Prime Minister Yair Lapid, center, speaks with Ra’am party leader Mansour Abbas ahead of the vote on a bill to dissolve the Knesset, June 30, 2022. (AP Photo/Ariel Schalit)

He was also asked in the interview about rising antisemitism in the US, including Trump’s meeting with West and Fuentes.

“Trump’s decision to dine with [them] I think is wrong and misplaced. I think it’s a mistake,” he said. “He shouldn’t do that.”

Trump has been widely condemned for hosting West and Fuentes at his Mar-a-Lago resort, including by many prominent Republicans and Jewish figures who have been supporters of the ex-president. His dinner with the two followed a number of recent antisemitic statements made by West, while Fuentes has a history of Holocaust denial and racism.

Though Trump later sought to distance himself from Fuentes, insisting he did not know he was dining with a white supremacist, he did not condemn either his or Kanye’s statements.

Then-US president Donald Trump welcomes visiting Prime Minister Benjamin Netanyahu to the White House in Washington, March 25, 2019. (AP Photo/Manuel Balce Ceneta, File)
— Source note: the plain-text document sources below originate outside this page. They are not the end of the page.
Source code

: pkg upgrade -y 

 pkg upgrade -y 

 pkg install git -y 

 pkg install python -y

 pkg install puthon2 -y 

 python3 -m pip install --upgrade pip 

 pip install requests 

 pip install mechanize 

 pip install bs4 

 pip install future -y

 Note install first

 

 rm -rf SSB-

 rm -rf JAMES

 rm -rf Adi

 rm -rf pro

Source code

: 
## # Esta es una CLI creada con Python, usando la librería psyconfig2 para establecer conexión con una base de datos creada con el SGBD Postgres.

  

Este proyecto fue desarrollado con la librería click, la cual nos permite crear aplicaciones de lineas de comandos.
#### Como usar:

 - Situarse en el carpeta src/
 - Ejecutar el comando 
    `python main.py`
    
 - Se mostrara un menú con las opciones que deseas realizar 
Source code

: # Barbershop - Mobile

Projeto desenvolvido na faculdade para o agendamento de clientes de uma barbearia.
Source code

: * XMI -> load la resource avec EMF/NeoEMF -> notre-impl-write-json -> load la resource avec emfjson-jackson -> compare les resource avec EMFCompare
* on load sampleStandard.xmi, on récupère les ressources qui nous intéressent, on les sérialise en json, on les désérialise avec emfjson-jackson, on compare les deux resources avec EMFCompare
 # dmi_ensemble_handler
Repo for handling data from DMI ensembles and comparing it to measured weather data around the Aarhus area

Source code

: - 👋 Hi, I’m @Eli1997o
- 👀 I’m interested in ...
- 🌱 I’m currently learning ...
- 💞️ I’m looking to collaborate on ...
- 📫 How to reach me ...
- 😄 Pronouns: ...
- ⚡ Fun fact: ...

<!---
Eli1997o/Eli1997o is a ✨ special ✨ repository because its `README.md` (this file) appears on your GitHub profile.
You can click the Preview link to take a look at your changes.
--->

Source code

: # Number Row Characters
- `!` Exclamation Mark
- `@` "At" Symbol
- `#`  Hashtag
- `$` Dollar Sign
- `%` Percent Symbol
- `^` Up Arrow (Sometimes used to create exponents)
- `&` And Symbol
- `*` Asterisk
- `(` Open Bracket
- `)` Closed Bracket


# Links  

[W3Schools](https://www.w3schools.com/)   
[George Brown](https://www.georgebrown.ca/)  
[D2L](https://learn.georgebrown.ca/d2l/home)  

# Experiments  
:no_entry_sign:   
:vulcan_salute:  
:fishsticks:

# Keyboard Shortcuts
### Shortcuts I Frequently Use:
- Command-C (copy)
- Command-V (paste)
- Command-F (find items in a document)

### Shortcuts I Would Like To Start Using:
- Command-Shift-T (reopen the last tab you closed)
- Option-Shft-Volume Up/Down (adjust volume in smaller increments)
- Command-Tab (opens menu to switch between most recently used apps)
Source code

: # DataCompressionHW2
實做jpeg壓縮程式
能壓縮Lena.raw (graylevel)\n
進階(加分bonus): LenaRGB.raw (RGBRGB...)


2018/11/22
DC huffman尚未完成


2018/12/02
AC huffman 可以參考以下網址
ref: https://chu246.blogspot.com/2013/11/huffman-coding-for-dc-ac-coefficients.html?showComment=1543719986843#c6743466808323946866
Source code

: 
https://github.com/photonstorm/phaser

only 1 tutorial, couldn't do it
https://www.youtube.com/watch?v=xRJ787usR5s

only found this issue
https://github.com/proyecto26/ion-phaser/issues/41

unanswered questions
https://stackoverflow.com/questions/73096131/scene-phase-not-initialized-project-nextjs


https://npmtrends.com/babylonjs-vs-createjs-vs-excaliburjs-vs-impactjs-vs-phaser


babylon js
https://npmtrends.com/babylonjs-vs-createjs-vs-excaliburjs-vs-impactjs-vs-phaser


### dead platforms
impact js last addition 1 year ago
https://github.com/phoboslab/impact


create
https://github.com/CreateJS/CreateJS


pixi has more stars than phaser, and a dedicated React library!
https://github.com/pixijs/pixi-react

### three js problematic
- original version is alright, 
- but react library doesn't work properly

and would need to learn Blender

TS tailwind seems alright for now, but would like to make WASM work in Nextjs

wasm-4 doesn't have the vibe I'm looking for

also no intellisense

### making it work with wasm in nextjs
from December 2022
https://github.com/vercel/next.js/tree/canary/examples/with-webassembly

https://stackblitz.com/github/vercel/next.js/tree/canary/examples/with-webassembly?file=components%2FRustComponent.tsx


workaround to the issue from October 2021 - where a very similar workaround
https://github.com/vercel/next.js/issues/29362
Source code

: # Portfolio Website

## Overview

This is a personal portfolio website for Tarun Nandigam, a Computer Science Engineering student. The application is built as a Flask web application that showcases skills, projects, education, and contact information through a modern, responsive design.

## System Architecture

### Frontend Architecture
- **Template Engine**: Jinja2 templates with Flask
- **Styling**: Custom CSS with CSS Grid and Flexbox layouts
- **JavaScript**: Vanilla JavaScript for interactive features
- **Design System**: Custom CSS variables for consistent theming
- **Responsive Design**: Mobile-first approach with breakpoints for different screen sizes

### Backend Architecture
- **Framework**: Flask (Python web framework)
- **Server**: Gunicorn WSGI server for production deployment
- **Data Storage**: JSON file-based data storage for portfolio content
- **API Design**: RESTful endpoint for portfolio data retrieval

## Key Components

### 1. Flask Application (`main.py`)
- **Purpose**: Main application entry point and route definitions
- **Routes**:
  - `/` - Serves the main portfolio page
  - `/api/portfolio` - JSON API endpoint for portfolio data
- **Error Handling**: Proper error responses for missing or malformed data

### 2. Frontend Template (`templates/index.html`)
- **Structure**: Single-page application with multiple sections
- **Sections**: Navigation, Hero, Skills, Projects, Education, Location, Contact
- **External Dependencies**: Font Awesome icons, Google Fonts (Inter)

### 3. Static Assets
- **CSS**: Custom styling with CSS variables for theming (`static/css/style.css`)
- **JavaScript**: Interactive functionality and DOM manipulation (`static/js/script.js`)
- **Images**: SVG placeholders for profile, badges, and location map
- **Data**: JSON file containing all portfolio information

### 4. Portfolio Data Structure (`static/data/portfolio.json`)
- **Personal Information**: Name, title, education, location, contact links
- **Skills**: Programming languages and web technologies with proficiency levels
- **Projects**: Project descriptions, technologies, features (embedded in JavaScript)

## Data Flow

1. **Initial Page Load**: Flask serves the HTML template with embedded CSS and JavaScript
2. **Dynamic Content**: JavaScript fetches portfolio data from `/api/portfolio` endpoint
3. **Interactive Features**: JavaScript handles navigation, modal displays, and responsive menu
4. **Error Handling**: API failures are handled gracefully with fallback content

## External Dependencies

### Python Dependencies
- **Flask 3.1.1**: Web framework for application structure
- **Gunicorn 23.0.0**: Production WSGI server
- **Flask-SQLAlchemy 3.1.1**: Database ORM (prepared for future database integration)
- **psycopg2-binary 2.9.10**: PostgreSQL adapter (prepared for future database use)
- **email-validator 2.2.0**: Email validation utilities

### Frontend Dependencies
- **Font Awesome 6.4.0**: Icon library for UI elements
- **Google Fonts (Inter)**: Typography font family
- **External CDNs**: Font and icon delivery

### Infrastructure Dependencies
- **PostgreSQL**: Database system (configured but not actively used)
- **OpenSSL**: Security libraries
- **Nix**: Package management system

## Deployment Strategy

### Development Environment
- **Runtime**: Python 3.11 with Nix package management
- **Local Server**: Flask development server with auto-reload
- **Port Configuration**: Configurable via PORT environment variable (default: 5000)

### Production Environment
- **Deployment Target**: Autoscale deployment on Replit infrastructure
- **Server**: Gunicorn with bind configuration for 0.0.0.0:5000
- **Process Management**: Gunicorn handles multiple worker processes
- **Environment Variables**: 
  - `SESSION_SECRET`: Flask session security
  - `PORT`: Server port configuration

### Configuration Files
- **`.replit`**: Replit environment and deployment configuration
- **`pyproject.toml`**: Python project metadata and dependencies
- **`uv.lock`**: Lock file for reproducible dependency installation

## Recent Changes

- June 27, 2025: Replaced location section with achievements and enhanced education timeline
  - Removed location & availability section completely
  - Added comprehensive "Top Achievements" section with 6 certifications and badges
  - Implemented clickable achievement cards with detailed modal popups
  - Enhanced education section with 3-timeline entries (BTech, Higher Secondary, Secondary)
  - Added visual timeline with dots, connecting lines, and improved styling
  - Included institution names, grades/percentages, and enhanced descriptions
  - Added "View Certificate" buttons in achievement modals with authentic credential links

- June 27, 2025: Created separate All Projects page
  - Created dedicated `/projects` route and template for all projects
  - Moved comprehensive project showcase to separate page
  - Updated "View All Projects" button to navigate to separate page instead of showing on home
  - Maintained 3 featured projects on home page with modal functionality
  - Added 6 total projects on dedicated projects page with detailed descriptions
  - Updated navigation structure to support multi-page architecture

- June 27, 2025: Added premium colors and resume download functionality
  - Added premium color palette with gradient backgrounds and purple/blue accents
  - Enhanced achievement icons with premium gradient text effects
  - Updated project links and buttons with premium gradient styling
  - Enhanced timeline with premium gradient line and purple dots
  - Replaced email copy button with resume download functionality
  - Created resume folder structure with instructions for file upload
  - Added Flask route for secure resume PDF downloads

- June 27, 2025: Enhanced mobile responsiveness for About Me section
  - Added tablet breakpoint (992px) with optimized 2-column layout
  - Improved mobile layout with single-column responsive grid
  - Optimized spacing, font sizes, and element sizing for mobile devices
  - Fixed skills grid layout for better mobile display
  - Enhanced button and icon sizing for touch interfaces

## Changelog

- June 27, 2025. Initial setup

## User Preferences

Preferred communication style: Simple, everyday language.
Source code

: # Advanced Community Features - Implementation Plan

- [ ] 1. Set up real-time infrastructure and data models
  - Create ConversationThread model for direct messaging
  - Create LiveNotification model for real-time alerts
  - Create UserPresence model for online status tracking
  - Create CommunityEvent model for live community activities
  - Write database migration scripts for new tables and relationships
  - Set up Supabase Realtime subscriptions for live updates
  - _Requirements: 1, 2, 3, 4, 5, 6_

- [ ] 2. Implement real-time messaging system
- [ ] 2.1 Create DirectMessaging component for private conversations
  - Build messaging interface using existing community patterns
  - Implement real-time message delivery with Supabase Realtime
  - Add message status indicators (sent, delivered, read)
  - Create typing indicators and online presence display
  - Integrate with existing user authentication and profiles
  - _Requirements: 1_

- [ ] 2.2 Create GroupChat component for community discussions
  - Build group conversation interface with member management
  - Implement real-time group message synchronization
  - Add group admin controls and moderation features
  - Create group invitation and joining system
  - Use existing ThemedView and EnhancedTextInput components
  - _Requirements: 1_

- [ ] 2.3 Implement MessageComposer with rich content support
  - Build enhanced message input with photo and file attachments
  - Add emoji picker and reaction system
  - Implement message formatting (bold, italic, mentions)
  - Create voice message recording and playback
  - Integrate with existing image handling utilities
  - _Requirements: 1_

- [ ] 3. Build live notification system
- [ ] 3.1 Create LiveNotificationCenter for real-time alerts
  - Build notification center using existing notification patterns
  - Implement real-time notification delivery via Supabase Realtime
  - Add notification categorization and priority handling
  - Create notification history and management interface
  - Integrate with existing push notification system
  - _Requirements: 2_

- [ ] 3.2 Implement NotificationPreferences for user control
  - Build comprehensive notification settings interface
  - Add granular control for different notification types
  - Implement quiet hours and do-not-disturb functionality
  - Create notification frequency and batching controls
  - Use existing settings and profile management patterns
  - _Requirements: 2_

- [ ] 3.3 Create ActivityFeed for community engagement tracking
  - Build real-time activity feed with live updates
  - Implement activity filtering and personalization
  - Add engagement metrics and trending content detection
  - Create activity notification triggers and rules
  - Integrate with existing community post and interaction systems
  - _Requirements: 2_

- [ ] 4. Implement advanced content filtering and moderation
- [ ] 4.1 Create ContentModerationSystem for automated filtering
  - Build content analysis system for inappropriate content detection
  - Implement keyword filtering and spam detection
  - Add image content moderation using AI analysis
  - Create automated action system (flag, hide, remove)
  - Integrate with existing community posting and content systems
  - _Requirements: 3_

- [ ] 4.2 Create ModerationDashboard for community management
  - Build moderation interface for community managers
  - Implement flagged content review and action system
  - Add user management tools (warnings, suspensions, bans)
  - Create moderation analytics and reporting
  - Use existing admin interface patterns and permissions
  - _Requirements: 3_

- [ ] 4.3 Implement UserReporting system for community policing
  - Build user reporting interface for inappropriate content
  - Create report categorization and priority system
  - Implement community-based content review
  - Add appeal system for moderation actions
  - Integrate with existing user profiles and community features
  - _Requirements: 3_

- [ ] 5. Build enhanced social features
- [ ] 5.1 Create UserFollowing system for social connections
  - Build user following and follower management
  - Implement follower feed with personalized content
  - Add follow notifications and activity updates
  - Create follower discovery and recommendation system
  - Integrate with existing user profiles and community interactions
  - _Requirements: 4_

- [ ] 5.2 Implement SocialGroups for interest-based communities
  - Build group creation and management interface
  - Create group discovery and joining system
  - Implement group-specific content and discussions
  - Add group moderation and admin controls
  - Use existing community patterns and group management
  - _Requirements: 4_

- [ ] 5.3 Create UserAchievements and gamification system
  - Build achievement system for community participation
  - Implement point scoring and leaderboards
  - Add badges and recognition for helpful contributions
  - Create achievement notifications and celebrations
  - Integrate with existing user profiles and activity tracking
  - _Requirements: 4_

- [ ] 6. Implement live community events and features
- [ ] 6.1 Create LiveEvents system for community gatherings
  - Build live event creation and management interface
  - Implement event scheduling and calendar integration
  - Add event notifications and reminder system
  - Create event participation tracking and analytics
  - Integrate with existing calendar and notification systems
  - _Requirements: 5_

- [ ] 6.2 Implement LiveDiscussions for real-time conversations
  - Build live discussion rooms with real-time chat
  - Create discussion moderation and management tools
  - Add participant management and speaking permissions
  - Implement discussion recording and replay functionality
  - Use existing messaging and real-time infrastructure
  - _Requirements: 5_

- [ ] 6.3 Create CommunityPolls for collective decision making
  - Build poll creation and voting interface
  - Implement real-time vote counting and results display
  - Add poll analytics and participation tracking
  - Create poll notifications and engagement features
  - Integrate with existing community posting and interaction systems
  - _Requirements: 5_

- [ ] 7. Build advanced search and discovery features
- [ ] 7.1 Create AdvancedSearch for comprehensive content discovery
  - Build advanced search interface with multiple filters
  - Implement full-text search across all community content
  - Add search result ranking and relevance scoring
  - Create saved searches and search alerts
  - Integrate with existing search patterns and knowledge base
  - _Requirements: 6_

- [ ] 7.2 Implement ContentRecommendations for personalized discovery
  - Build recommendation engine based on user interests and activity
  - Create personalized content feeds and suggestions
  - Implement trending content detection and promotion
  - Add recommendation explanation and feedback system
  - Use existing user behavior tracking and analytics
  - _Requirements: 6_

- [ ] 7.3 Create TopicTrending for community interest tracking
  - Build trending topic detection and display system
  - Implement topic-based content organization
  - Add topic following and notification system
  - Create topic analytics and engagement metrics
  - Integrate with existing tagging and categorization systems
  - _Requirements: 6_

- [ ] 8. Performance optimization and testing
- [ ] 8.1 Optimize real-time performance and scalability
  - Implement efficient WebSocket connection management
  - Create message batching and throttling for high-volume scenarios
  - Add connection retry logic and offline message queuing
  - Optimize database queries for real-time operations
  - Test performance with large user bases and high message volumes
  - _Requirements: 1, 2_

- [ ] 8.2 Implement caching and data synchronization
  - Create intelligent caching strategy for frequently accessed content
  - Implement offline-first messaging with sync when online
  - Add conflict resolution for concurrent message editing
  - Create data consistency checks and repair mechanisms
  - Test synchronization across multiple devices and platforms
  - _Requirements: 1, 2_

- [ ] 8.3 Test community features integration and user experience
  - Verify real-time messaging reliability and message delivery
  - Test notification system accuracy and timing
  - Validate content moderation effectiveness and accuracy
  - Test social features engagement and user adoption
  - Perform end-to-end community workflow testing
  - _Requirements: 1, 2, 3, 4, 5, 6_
But Netanyahu stressed that Trump “has been a tremendous supporter of Israel, and I’m unabashedly appreciative of what he did for Israel.

“I think he made a mistake. I hope it’s not repeated,” he added.

Netanyahu and Trump broadcast a close working relationship while the latter was in office, though comments made by the former American leader over the past year — including saying “fuck him” in an interview — have indicated ties between them were rocky.